Pick every line from the data that holds the word "additional".

◆ Records provided:
_ _ _ _

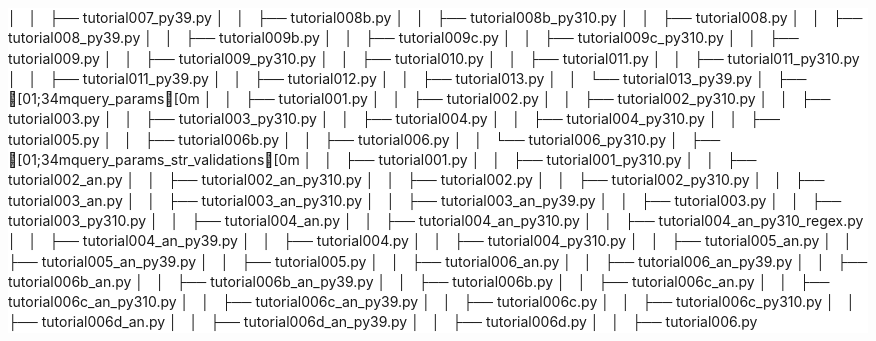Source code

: │   │   ├── tutorial007_py39.py
│   │   ├── tutorial008b.py
│   │   ├── tutorial008b_py310.py
│   │   ├── tutorial008.py
│   │   ├── tutorial008_py39.py
│   │   ├── tutorial009b.py
│   │   ├── tutorial009c.py
│   │   ├── tutorial009c_py310.py
│   │   ├── tutorial009.py
│   │   ├── tutorial009_py310.py
│   │   ├── tutorial010.py
│   │   ├── tutorial011.py
│   │   ├── tutorial011_py310.py
│   │   ├── tutorial011_py39.py
│   │   ├── tutorial012.py
│   │   ├── tutorial013.py
│   │   └── tutorial013_py39.py
│   ├── [01;34mquery_params[0m
│   │   ├── tutorial001.py
│   │   ├── tutorial002.py
│   │   ├── tutorial002_py310.py
│   │   ├── tutorial003.py
│   │   ├── tutorial003_py310.py
│   │   ├── tutorial004.py
│   │   ├── tutorial004_py310.py
│   │   ├── tutorial005.py
│   │   ├── tutorial006b.py
│   │   ├── tutorial006.py
│   │   └── tutorial006_py310.py
│   ├── [01;34mquery_params_str_validations[0m
│   │   ├── tutorial001.py
│   │   ├── tutorial001_py310.py
│   │   ├── tutorial002_an.py
│   │   ├── tutorial002_an_py310.py
│   │   ├── tutorial002.py
│   │   ├── tutorial002_py310.py
│   │   ├── tutorial003_an.py
│   │   ├── tutorial003_an_py310.py
│   │   ├── tutorial003_an_py39.py
│   │   ├── tutorial003.py
│   │   ├── tutorial003_py310.py
│   │   ├── tutorial004_an.py
│   │   ├── tutorial004_an_py310.py
│   │   ├── tutorial004_an_py310_regex.py
│   │   ├── tutorial004_an_py39.py
│   │   ├── tutorial004.py
│   │   ├── tutorial004_py310.py
│   │   ├── tutorial005_an.py
│   │   ├── tutorial005_an_py39.py
│   │   ├── tutorial005.py
│   │   ├── tutorial006_an.py
│   │   ├── tutorial006_an_py39.py
│   │   ├── tutorial006b_an.py
│   │   ├── tutorial006b_an_py39.py
│   │   ├── tutorial006b.py
│   │   ├── tutorial006c_an.py
│   │   ├── tutorial006c_an_py310.py
│   │   ├── tutorial006c_an_py39.py
│   │   ├── tutorial006c.py
│   │   ├── tutorial006c_py310.py
│   │   ├── tutorial006d_an.py
│   │   ├── tutorial006d_an_py39.py
│   │   ├── tutorial006d.py
│   │   ├── tutorial006.py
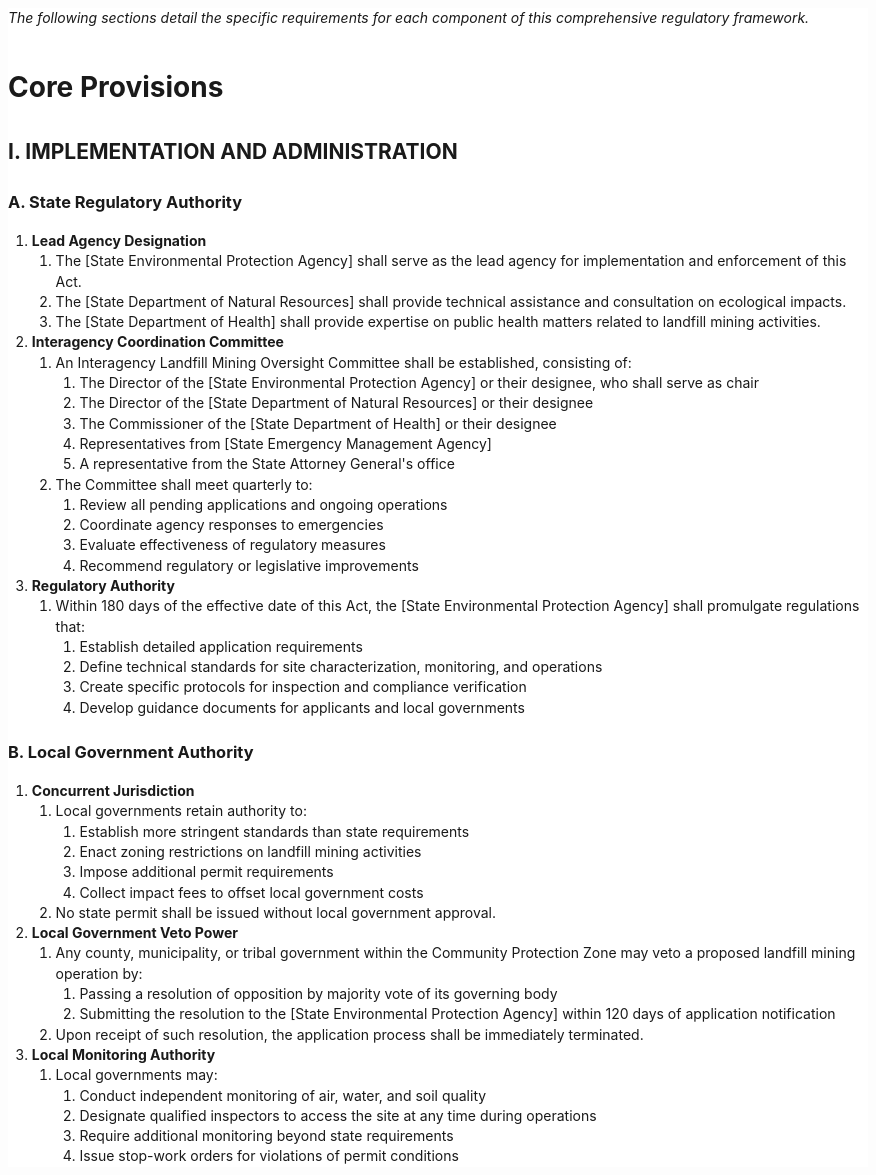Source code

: *The following sections detail the specific requirements for each component of this comprehensive regulatory framework.*

# **Core Provisions**

## **I. IMPLEMENTATION AND ADMINISTRATION**

### A. State Regulatory Authority

1. **Lead Agency Designation**  
   1. The \[State Environmental Protection Agency\] shall serve as the lead agency for implementation and enforcement of this Act.  
   2. The \[State Department of Natural Resources\] shall provide technical assistance and consultation on ecological impacts.  
   3. The \[State Department of Health\] shall provide expertise on public health matters related to landfill mining activities.  
2. **Interagency Coordination Committee**  
   1. An Interagency Landfill Mining Oversight Committee shall be established, consisting of:  
      1. The Director of the \[State Environmental Protection Agency\] or their designee, who shall serve as chair  
      2. The Director of the \[State Department of Natural Resources\] or their designee  
      3. The Commissioner of the \[State Department of Health\] or their designee  
      4. Representatives from \[State Emergency Management Agency\]  
      5. A representative from the State Attorney General's office  
   2. The Committee shall meet quarterly to:  
      1. Review all pending applications and ongoing operations  
      2. Coordinate agency responses to emergencies  
      3. Evaluate effectiveness of regulatory measures  
      4. Recommend regulatory or legislative improvements  
3. **Regulatory Authority**  
   1. Within 180 days of the effective date of this Act, the \[State Environmental Protection Agency\] shall promulgate regulations that:  
      1. Establish detailed application requirements  
      2. Define technical standards for site characterization, monitoring, and operations  
      3. Create specific protocols for inspection and compliance verification  
      4. Develop guidance documents for applicants and local governments

### B. Local Government Authority

1. **Concurrent Jurisdiction**  
   1. Local governments retain authority to:  
      1. Establish more stringent standards than state requirements  
      2. Enact zoning restrictions on landfill mining activities  
      3. Impose additional permit requirements  
      4. Collect impact fees to offset local government costs  
   2. No state permit shall be issued without local government approval.  
2. **Local Government Veto Power**  
   1. Any county, municipality, or tribal government within the Community Protection Zone may veto a proposed landfill mining operation by:  
      1. Passing a resolution of opposition by majority vote of its governing body  
      2. Submitting the resolution to the \[State Environmental Protection Agency\] within 120 days of application notification  
   2. Upon receipt of such resolution, the application process shall be immediately terminated.  
3. **Local Monitoring Authority**  
   1. Local governments may:  
      1. Conduct independent monitoring of air, water, and soil quality  
      2. Designate qualified inspectors to access the site at any time during operations  
      3. Require additional monitoring beyond state requirements  
      4. Issue stop-work orders for violations of permit conditions
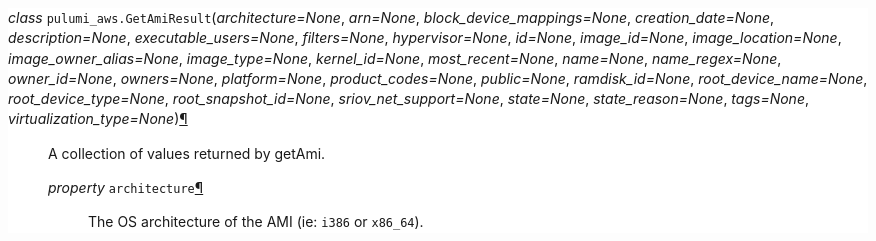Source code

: <em class="property">class </em><code class="sig-prename descclassname">pulumi_aws.</code><code class="sig-name descname">GetAmiResult</code><span class="sig-paren">(</span><em class="sig-param"><span class="n">architecture</span><span class="o">=</span><span class="default_value">None</span></em>, <em class="sig-param"><span class="n">arn</span><span class="o">=</span><span class="default_value">None</span></em>, <em class="sig-param"><span class="n">block_device_mappings</span><span class="o">=</span><span class="default_value">None</span></em>, <em class="sig-param"><span class="n">creation_date</span><span class="o">=</span><span class="default_value">None</span></em>, <em class="sig-param"><span class="n">description</span><span class="o">=</span><span class="default_value">None</span></em>, <em class="sig-param"><span class="n">executable_users</span><span class="o">=</span><span class="default_value">None</span></em>, <em class="sig-param"><span class="n">filters</span><span class="o">=</span><span class="default_value">None</span></em>, <em class="sig-param"><span class="n">hypervisor</span><span class="o">=</span><span class="default_value">None</span></em>, <em class="sig-param"><span class="n">id</span><span class="o">=</span><span class="default_value">None</span></em>, <em class="sig-param"><span class="n">image_id</span><span class="o">=</span><span class="default_value">None</span></em>, <em class="sig-param"><span class="n">image_location</span><span class="o">=</span><span class="default_value">None</span></em>, <em class="sig-param"><span class="n">image_owner_alias</span><span class="o">=</span><span class="default_value">None</span></em>, <em class="sig-param"><span class="n">image_type</span><span class="o">=</span><span class="default_value">None</span></em>, <em class="sig-param"><span class="n">kernel_id</span><span class="o">=</span><span class="default_value">None</span></em>, <em class="sig-param"><span class="n">most_recent</span><span class="o">=</span><span class="default_value">None</span></em>, <em class="sig-param"><span class="n">name</span><span class="o">=</span><span class="default_value">None</span></em>, <em class="sig-param"><span class="n">name_regex</span><span class="o">=</span><span class="default_value">None</span></em>, <em class="sig-param"><span class="n">owner_id</span><span class="o">=</span><span class="default_value">None</span></em>, <em class="sig-param"><span class="n">owners</span><span class="o">=</span><span class="default_value">None</span></em>, <em class="sig-param"><span class="n">platform</span><span class="o">=</span><span class="default_value">None</span></em>, <em class="sig-param"><span class="n">product_codes</span><span class="o">=</span><span class="default_value">None</span></em>, <em class="sig-param"><span class="n">public</span><span class="o">=</span><span class="default_value">None</span></em>, <em class="sig-param"><span class="n">ramdisk_id</span><span class="o">=</span><span class="default_value">None</span></em>, <em class="sig-param"><span class="n">root_device_name</span><span class="o">=</span><span class="default_value">None</span></em>, <em class="sig-param"><span class="n">root_device_type</span><span class="o">=</span><span class="default_value">None</span></em>, <em class="sig-param"><span class="n">root_snapshot_id</span><span class="o">=</span><span class="default_value">None</span></em>, <em class="sig-param"><span class="n">sriov_net_support</span><span class="o">=</span><span class="default_value">None</span></em>, <em class="sig-param"><span class="n">state</span><span class="o">=</span><span class="default_value">None</span></em>, <em class="sig-param"><span class="n">state_reason</span><span class="o">=</span><span class="default_value">None</span></em>, <em class="sig-param"><span class="n">tags</span><span class="o">=</span><span class="default_value">None</span></em>, <em class="sig-param"><span class="n">virtualization_type</span><span class="o">=</span><span class="default_value">None</span></em><span class="sig-paren">)</span><a class="headerlink" href="#pulumi_aws.GetAmiResult" title="Permalink to this definition">¶</a></dt>
<dd><p>A collection of values returned by getAmi.</p>
<dl class="py method">
<dt id="pulumi_aws.GetAmiResult.architecture">
<em class="property">property </em><code class="sig-name descname">architecture</code><a class="headerlink" href="#pulumi_aws.GetAmiResult.architecture" title="Permalink to this definition">¶</a></dt>
<dd><p>The OS architecture of the AMI (ie: <code class="docutils literal notranslate"><span class="pre">i386</span></code> or <code class="docutils literal notranslate"><span class="pre">x86_64</span></code>).</p>
</dd></dl>
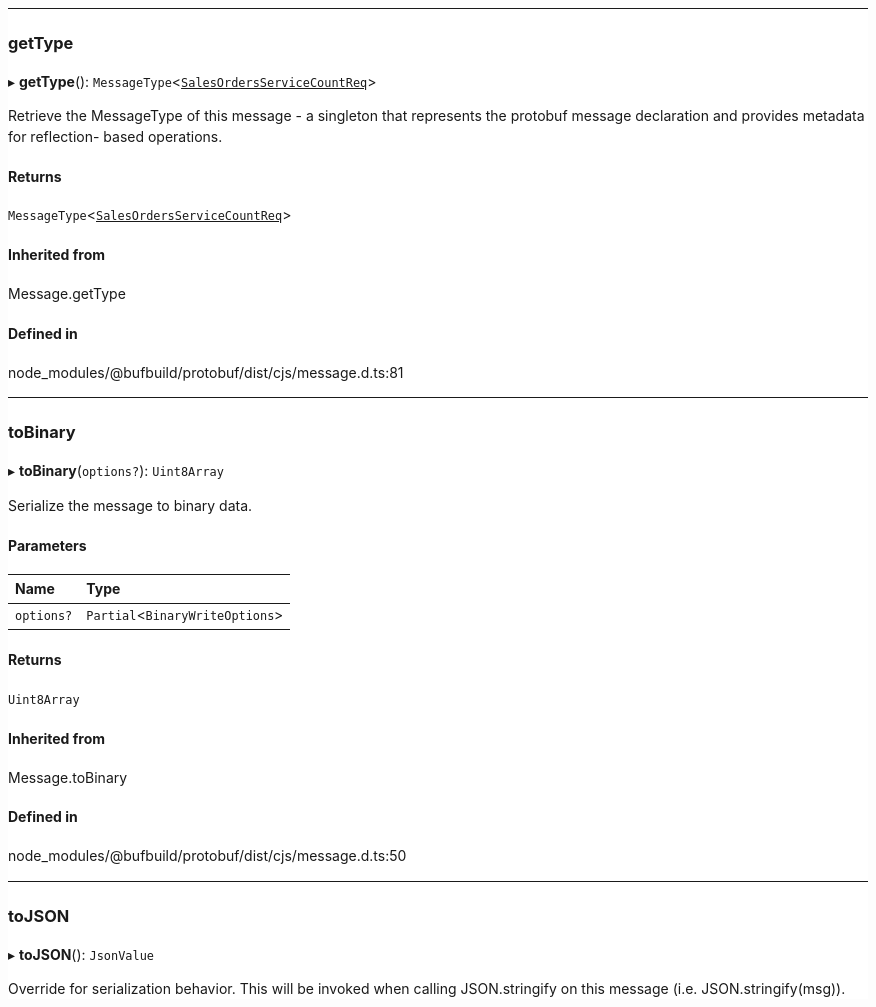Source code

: ___

### getType

▸ **getType**(): `MessageType`\<[`SalesOrdersServiceCountReq`](SalesOrdersServiceCountReq.md)\>

Retrieve the MessageType of this message - a singleton that represents
the protobuf message declaration and provides metadata for reflection-
based operations.

#### Returns

`MessageType`\<[`SalesOrdersServiceCountReq`](SalesOrdersServiceCountReq.md)\>

#### Inherited from

Message.getType

#### Defined in

node_modules/@bufbuild/protobuf/dist/cjs/message.d.ts:81

___

### toBinary

▸ **toBinary**(`options?`): `Uint8Array`

Serialize the message to binary data.

#### Parameters

| Name | Type |
| :------ | :------ |
| `options?` | `Partial`\<`BinaryWriteOptions`\> |

#### Returns

`Uint8Array`

#### Inherited from

Message.toBinary

#### Defined in

node_modules/@bufbuild/protobuf/dist/cjs/message.d.ts:50

___

### toJSON

▸ **toJSON**(): `JsonValue`

Override for serialization behavior. This will be invoked when calling
JSON.stringify on this message (i.e. JSON.stringify(msg)).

_ _ _ _

◆ The completed task:
      3. Impose additional permit requirements  
      3. Require additional monitoring beyond state requirements  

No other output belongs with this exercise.